• **Requirement**: Could you output exactly the lines from the one containing "621 172 25.89" through the end of the records below, and nothing more?

Scene geometry reasoning data
□ □ □ □ □ □ □
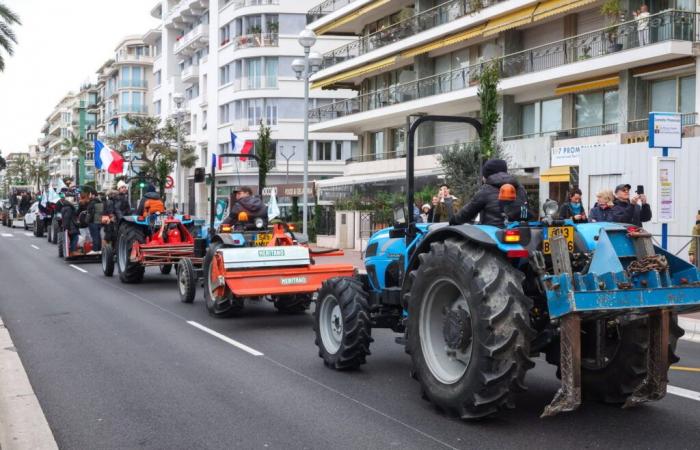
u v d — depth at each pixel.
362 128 40.75
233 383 6.97
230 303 10.91
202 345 8.95
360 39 39.09
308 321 10.94
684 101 22.97
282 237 10.96
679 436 5.29
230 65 56.62
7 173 167.38
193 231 16.05
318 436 5.33
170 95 71.12
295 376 7.27
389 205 26.28
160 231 15.45
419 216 12.94
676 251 13.96
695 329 10.02
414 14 35.09
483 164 6.88
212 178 12.88
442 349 6.00
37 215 34.31
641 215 12.81
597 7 25.84
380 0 36.28
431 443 5.13
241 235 11.20
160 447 5.13
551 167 25.38
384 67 37.22
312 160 54.81
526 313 5.28
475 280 5.38
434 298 5.99
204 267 11.46
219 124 58.94
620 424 5.60
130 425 5.64
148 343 9.06
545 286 5.23
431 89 33.31
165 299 13.41
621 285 5.14
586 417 5.79
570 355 5.07
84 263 20.98
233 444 5.17
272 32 53.94
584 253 5.62
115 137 59.00
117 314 11.49
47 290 14.59
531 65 28.17
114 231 17.67
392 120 37.44
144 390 6.70
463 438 5.24
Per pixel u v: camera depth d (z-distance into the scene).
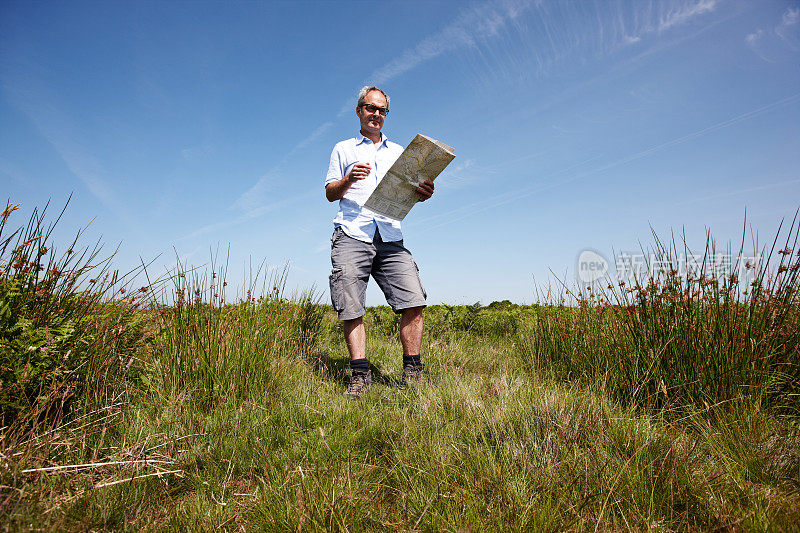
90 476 1.50
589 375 2.72
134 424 2.00
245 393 2.53
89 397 2.04
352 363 2.87
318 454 1.82
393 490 1.63
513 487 1.48
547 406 2.06
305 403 2.40
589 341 2.89
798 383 2.14
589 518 1.38
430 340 4.39
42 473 1.44
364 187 3.08
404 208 2.83
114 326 2.38
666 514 1.41
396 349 4.07
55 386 1.81
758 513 1.33
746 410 2.00
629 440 1.74
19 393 1.75
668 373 2.32
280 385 2.75
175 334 2.63
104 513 1.29
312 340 4.11
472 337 4.77
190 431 1.96
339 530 1.34
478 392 2.43
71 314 2.18
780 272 2.30
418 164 2.58
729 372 2.15
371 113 3.17
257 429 2.08
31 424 1.73
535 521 1.32
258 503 1.49
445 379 2.78
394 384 2.88
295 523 1.35
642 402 2.31
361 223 3.01
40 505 1.34
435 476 1.58
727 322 2.25
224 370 2.56
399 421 2.13
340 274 2.92
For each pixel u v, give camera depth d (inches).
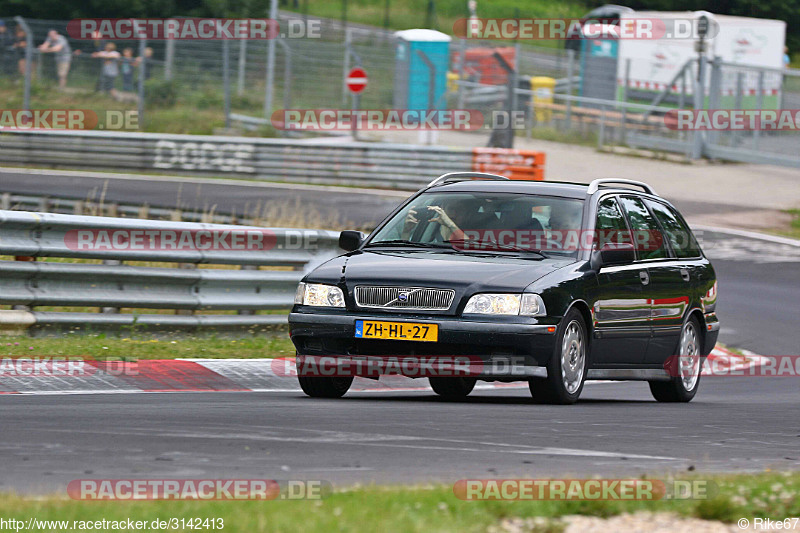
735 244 3083.2
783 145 4234.7
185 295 1610.5
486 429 967.6
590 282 1218.0
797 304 2415.1
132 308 1567.4
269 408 1062.4
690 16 4554.6
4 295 1440.7
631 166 4325.8
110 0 5452.8
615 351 1277.1
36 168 3993.6
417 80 4761.3
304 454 808.3
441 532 558.6
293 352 1550.2
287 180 3892.7
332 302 1182.9
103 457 765.3
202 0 5502.0
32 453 772.0
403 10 6993.1
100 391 1163.9
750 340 2060.8
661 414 1174.3
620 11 5034.5
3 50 4362.7
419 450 844.6
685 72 4495.6
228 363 1408.7
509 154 3715.6
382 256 1233.4
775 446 962.1
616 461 834.2
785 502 665.0
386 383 1433.3
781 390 1594.5
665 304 1365.7
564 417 1080.2
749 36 4736.7
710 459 870.4
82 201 2812.5
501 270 1176.8
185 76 4488.2
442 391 1375.5
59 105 4347.9
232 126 4441.4
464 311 1143.0
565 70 5088.6
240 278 1665.8
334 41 4913.9
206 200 3319.4
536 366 1147.3
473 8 6018.7
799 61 7017.7
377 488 662.5
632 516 630.5
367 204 3420.3
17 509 574.6
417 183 3777.1
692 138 4456.2
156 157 3956.7
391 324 1148.5
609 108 4753.9
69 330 1496.1
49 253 1478.8
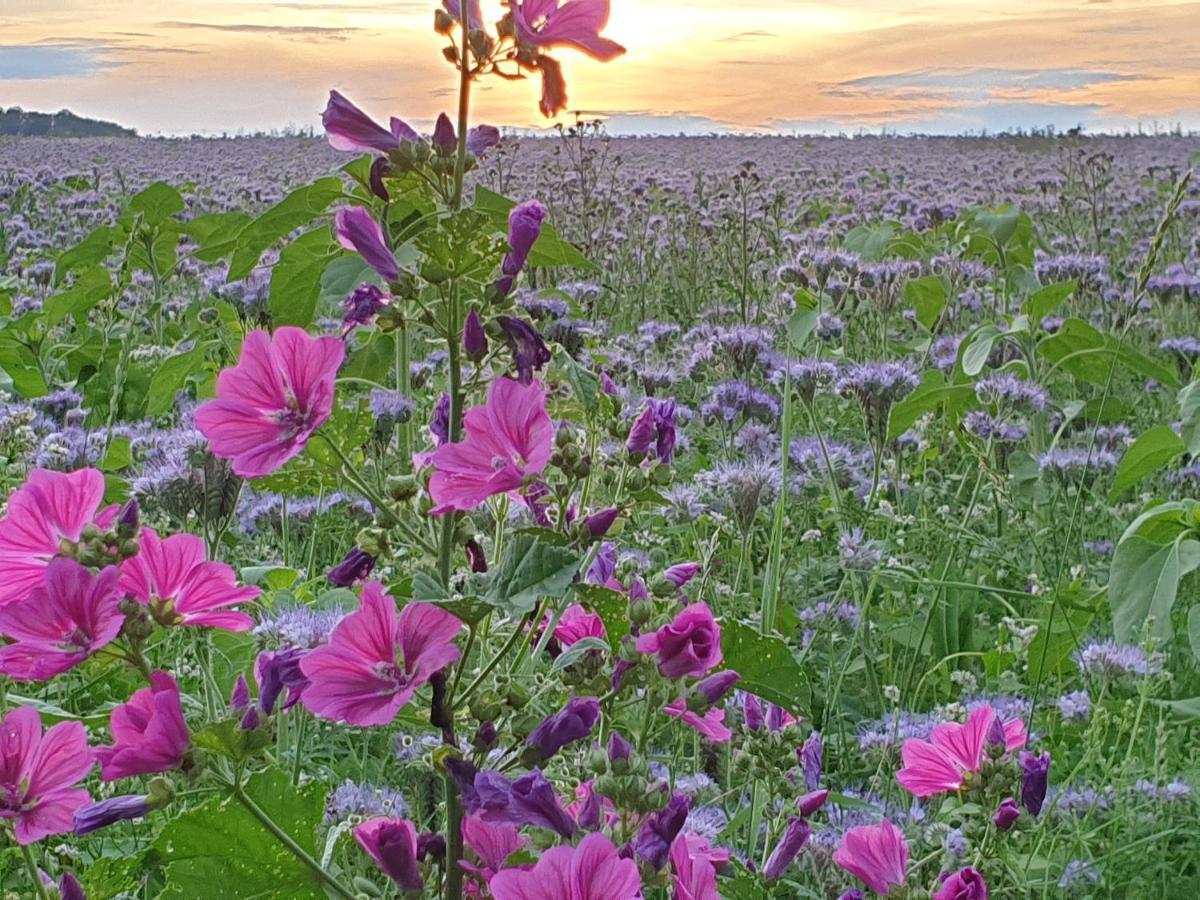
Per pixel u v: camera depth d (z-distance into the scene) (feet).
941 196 49.70
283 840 5.82
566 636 7.09
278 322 14.28
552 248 12.50
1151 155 77.77
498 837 6.05
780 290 23.93
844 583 14.25
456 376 6.04
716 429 19.45
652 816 5.48
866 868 7.14
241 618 6.15
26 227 39.73
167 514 11.87
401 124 6.01
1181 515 12.69
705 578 11.41
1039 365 19.72
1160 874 10.91
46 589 5.40
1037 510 17.93
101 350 21.24
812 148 98.73
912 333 28.71
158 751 5.41
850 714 13.61
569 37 5.89
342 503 15.17
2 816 5.86
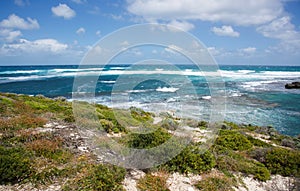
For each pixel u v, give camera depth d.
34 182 6.16
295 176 8.05
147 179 6.77
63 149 8.15
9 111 12.98
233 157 9.05
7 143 8.20
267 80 52.88
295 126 19.59
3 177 6.02
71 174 6.59
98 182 6.03
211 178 7.13
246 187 7.20
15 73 68.75
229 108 25.44
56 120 12.06
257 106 26.59
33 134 9.20
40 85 41.50
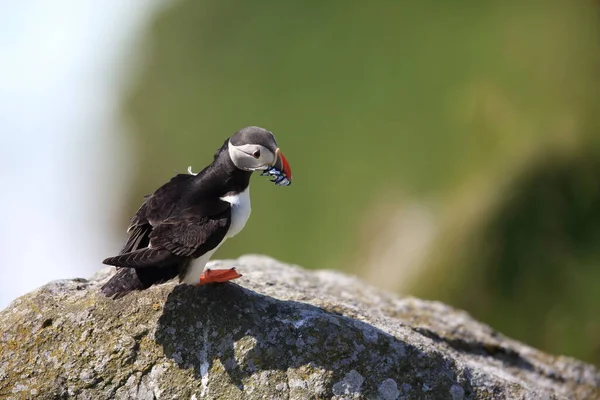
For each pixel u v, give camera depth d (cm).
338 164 1773
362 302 855
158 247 620
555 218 1423
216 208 651
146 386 644
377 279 1546
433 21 1886
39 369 645
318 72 1978
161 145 2241
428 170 1645
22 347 658
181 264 645
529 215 1435
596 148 1477
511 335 1391
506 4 1827
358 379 665
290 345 673
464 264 1430
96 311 682
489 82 1688
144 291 698
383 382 669
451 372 705
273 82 2050
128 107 2456
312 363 664
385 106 1806
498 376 748
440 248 1481
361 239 1653
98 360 652
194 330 673
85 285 730
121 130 2441
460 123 1677
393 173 1681
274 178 664
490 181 1509
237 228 667
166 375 649
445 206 1556
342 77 1933
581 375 891
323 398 650
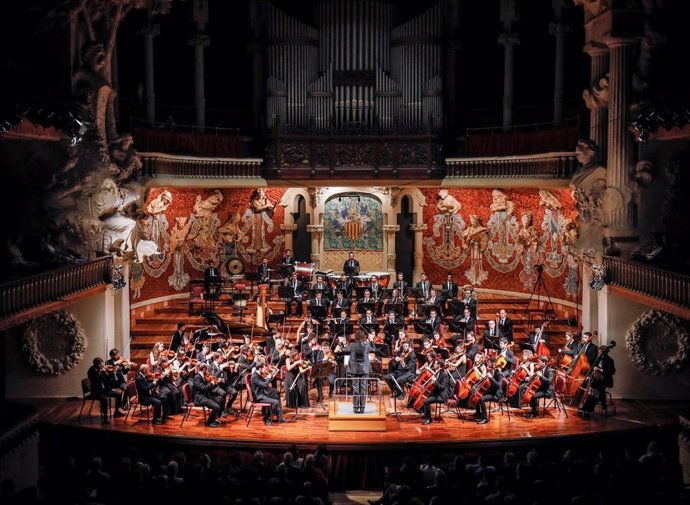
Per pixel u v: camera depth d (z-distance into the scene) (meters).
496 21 33.75
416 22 30.52
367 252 35.16
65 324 26.27
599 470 17.53
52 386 26.39
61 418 23.73
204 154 30.34
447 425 22.97
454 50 31.80
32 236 24.55
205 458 18.64
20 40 23.53
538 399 23.95
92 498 16.38
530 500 16.53
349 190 34.75
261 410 24.12
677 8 25.27
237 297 28.70
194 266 33.75
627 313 26.33
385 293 29.47
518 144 29.97
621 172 25.89
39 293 21.38
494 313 31.38
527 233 32.69
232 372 23.61
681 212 25.78
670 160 25.77
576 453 22.23
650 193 25.92
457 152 32.06
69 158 24.86
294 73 30.64
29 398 26.27
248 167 30.69
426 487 17.31
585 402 23.61
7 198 24.75
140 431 22.41
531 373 23.66
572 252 27.31
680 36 25.34
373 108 30.78
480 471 17.89
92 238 25.31
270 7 30.44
□ □ □ □ □ □ □
• **Reply**:
621 172 25.89
39 293 21.38
494 313 31.38
527 233 32.69
232 372 23.61
681 212 25.78
670 160 25.77
576 453 22.23
650 193 25.92
457 152 32.06
69 158 24.86
294 73 30.64
29 398 26.27
248 167 30.69
426 487 17.31
585 402 23.61
7 198 24.75
140 431 22.41
531 373 23.66
572 252 27.31
680 36 25.34
373 108 30.78
480 471 17.89
92 238 25.31
270 7 30.44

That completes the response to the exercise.